The 10 year treasury closed the week at 3.71% which was down a sharp 20 basis points from the 3.91% close the previous Friday. Economic news has been critically scrutinized recently in the lead up to next weeks FOMC meeting. Obviously everyone is looking forward to a Fed funds rate cut–just a matter of whether it is 1/4% or 1/2%. Does it really matter much to me? No–I will not do one thing different no matter the size of the cut–I have moved my allocations to preferreds and baby bonds up–reducing the size of treasury’s , CDs and money market holdings. This week we have more economic news that will move markets this week in the consumer price (CPI) and producer price (PPI) indexes.

The Federal Reserve balance sheet assets fell by $11 billion to now stand at $7.11 trillion. We have had the Fed let almost exactly $1 trillion in assets run off the balance sheet in the last year–just another 7 years and we will be back to zero which of course will never happen.

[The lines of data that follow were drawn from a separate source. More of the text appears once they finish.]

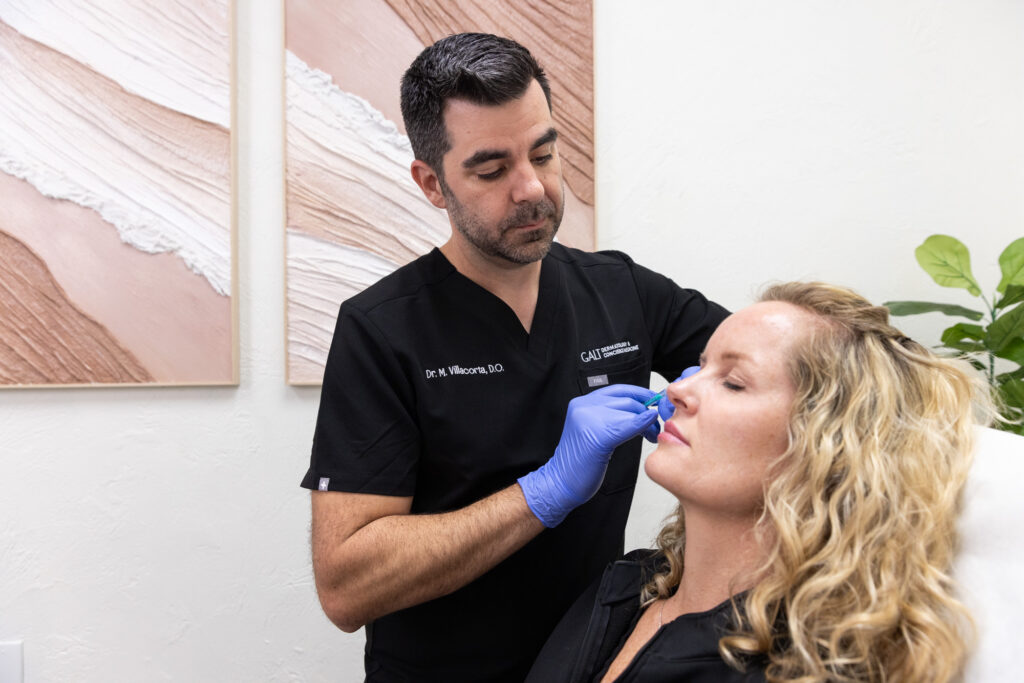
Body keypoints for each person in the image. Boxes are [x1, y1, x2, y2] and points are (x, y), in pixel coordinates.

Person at [300, 32, 729, 681]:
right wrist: (544, 491)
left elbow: (773, 364)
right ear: (432, 183)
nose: (531, 188)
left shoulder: (622, 291)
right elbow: (346, 585)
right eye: (492, 168)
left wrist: (722, 388)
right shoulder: (382, 329)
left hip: (588, 665)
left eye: (544, 153)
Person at [527, 281, 993, 683]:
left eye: (732, 382)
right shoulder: (626, 586)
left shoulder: (799, 664)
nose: (676, 389)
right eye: (701, 364)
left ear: (824, 442)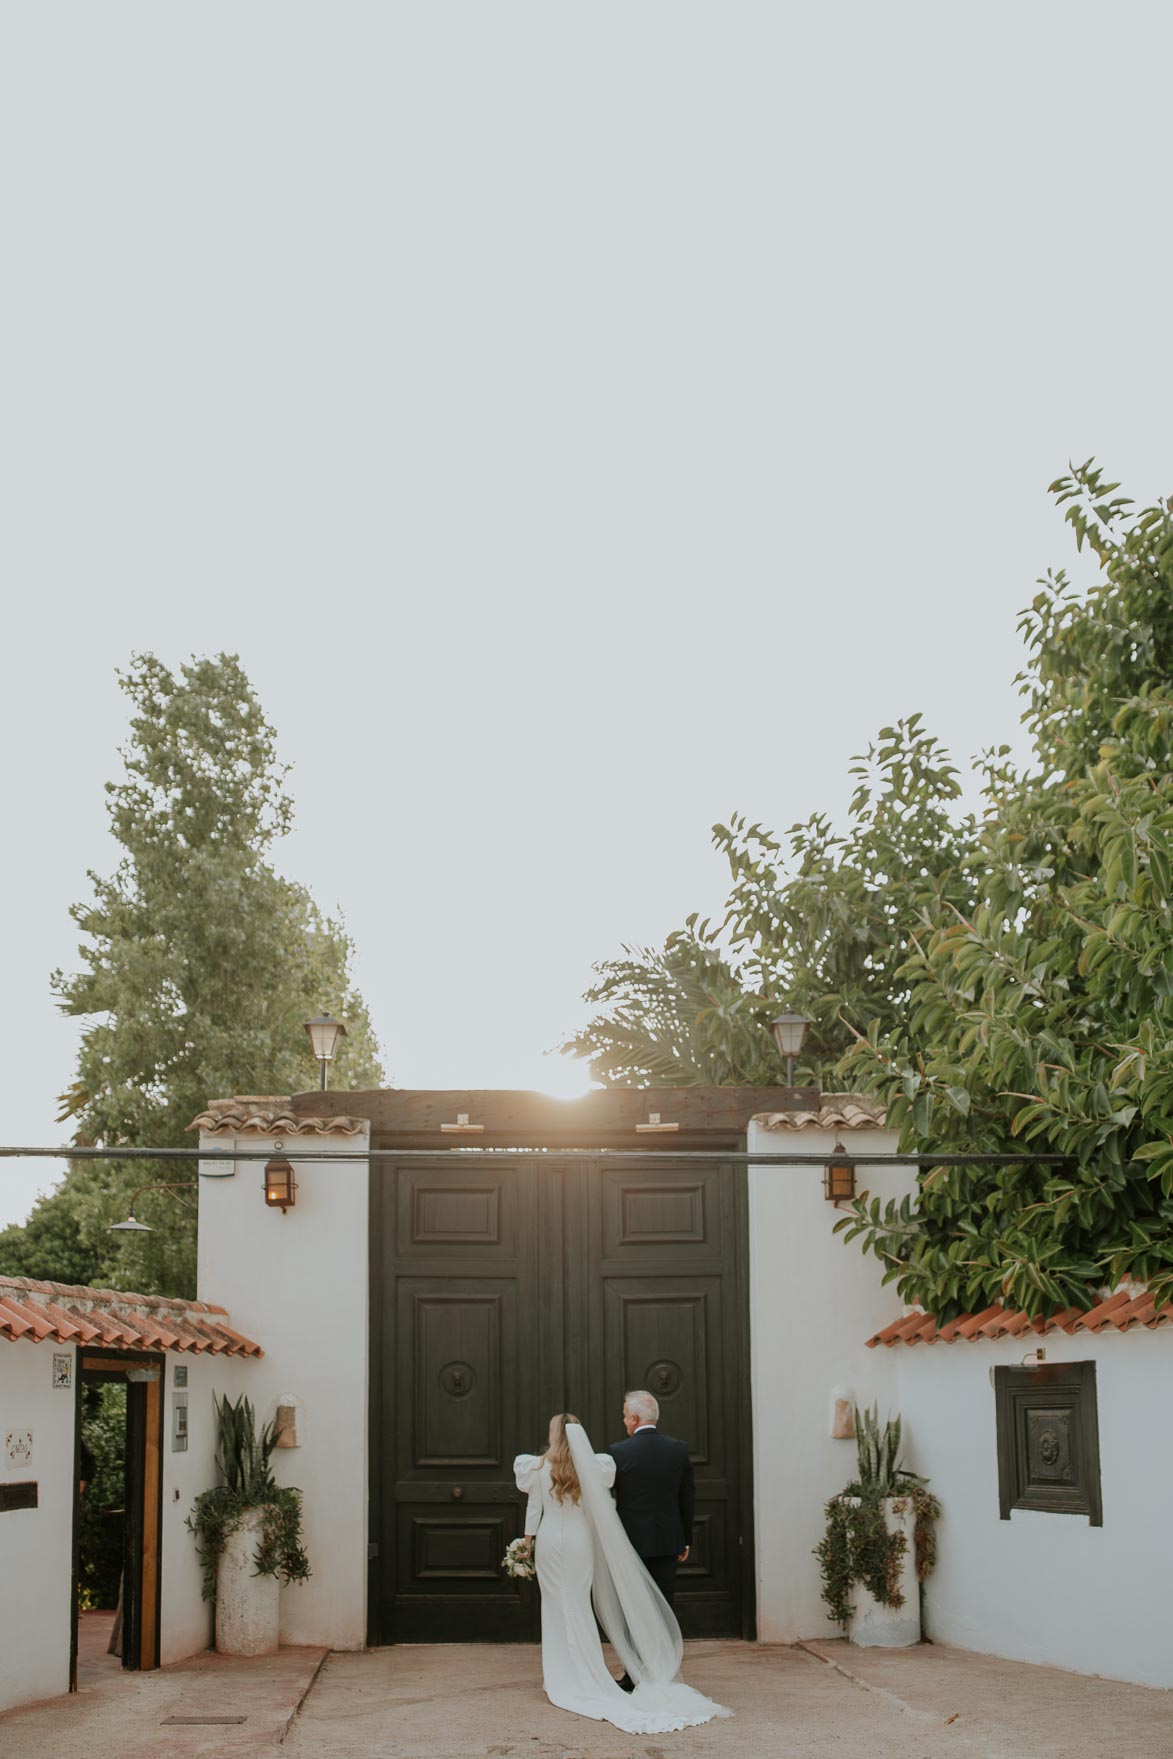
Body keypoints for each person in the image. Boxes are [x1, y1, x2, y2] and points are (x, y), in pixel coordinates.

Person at [514, 1414, 730, 1736]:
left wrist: (527, 1542)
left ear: (552, 1435)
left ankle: (561, 1675)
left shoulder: (537, 1467)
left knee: (556, 1605)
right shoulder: (593, 1466)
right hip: (578, 1540)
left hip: (549, 1540)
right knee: (578, 1603)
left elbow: (535, 1507)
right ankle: (585, 1672)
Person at [606, 1390, 693, 1613]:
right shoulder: (678, 1449)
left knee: (635, 1599)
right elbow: (687, 1497)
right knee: (665, 1597)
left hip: (631, 1539)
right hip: (668, 1536)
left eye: (625, 1415)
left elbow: (607, 1497)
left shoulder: (619, 1452)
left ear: (634, 1418)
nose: (624, 1421)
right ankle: (666, 1646)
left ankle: (638, 1647)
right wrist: (686, 1539)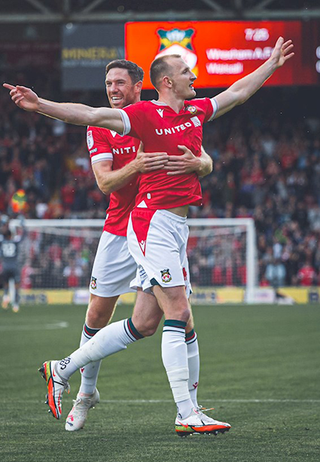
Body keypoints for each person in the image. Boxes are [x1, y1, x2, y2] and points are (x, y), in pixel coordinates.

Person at [4, 36, 294, 436]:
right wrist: (41, 106)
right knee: (177, 311)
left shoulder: (194, 111)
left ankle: (64, 367)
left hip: (175, 227)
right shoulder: (143, 115)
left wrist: (271, 64)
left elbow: (237, 93)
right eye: (186, 72)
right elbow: (89, 114)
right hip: (148, 223)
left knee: (147, 322)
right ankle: (184, 413)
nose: (194, 76)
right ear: (167, 83)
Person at [63, 59, 212, 432]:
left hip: (157, 223)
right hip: (122, 229)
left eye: (118, 83)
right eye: (107, 84)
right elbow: (105, 183)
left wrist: (204, 164)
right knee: (97, 315)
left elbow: (198, 153)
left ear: (138, 85)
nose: (112, 90)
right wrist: (139, 165)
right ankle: (86, 392)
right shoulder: (104, 127)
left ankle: (187, 410)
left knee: (153, 320)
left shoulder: (159, 115)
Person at [0, 219, 26, 313]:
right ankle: (15, 304)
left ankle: (6, 296)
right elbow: (23, 237)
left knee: (6, 284)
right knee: (16, 286)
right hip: (14, 266)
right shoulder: (15, 242)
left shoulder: (2, 242)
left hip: (5, 266)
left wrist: (2, 225)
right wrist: (23, 226)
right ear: (11, 235)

Last week, as might be expected, the average $25/share preferred and baby bond rose by 13 cents. Investment grade issues rose 20 cents, banking issues rose 13 cents, mREITs rose 5 cents and shipping issues rose 21 cents.

7 thoughts on “Weekly Kickoff”

  1. Raymond James has a handy one-page weekly list of interest rates, nicely arranged, which gives an idea of relative rates at a point in time without clicking around a lot. “Brokered CDs” are a reality check on the numbers to beat in a declining market. (Spoiler: the “5” key on Mr Market’s numeric keypad is broken.) There should be an update soon.

    Weekly Interest Rate Monitor
    https://www.raymondjames.com/-/media/rj/dotcom/files/wealth-management/market-commentary-and-insights/bond-market-commentary/weekly_rate_monitor.pdf

    1. Great piece Bear thanxx. I have bookmarked, love these kinds of things!

      Pfds are not bonds of course but I have seen correlation studies where pfds correlate mostly w Baa, maybe w some ‘extra’ given their place outside the secured/unsecured stack.
      So I look at that too. Maybe? Mike Miller/ Rubicon Associates formerly Bridgewater guy who used to write or someone maybe Trapping Value was the one too. Miss Mike good guy, probably out there working hard. He was always so helpful to me. Moody’s Baa thing.. https://ycharts.com/indicators/moodys_seasoned_baa_corporate_bond_yield

      I thought this was interesting too SOFR has been matching what LIBOR would have been, much ‘ado about nothing’ the whole transition other than to confuse us. https://www.sofrrate.com/

  2. Too early in the day to tell which direction WTI is going but futures broke the 70.00 support level last week. Does not bode well for oil stocks. This is the only commodity I follow but others here might follow other commodities which are good indicators of which direction the economy is going.

    1. I don’t think oil is a good predictor of the US economy. IMHO, Oil is lately driven by oversupply at OPEC, China’s lackluster economy and transitory odd world events (Libya, tanker attacks, South America, Iran, Russia.) . Over recent years, OPEC had to implement several output cuts to prop up prices. If I remember correctly prices went down after one OPEC production cut and they had to do a deeper cut. ) Now they are wondering if they really want to add output into a weak market.

      On a micro-economic level, regular gas is 2.88 locally. I am not a trader, but it looks like there are better opportunities out there than the E&P end of oil. Maybe there will be some merger opps if stock prices fall, but pricing fundamentals look weak.

      1. Bear, it becomes more obvious that it’s not the oil companies contributing to the high price of gas here in Calif. which the governor tries to blame, but the taxes at the state and local level. I paid $4.26 a gallon this past weekend. What is also suspicious is when I checked GasBuddy.com there was an almost uniform pricing at all the gas stations as if they are fixing the price of gas.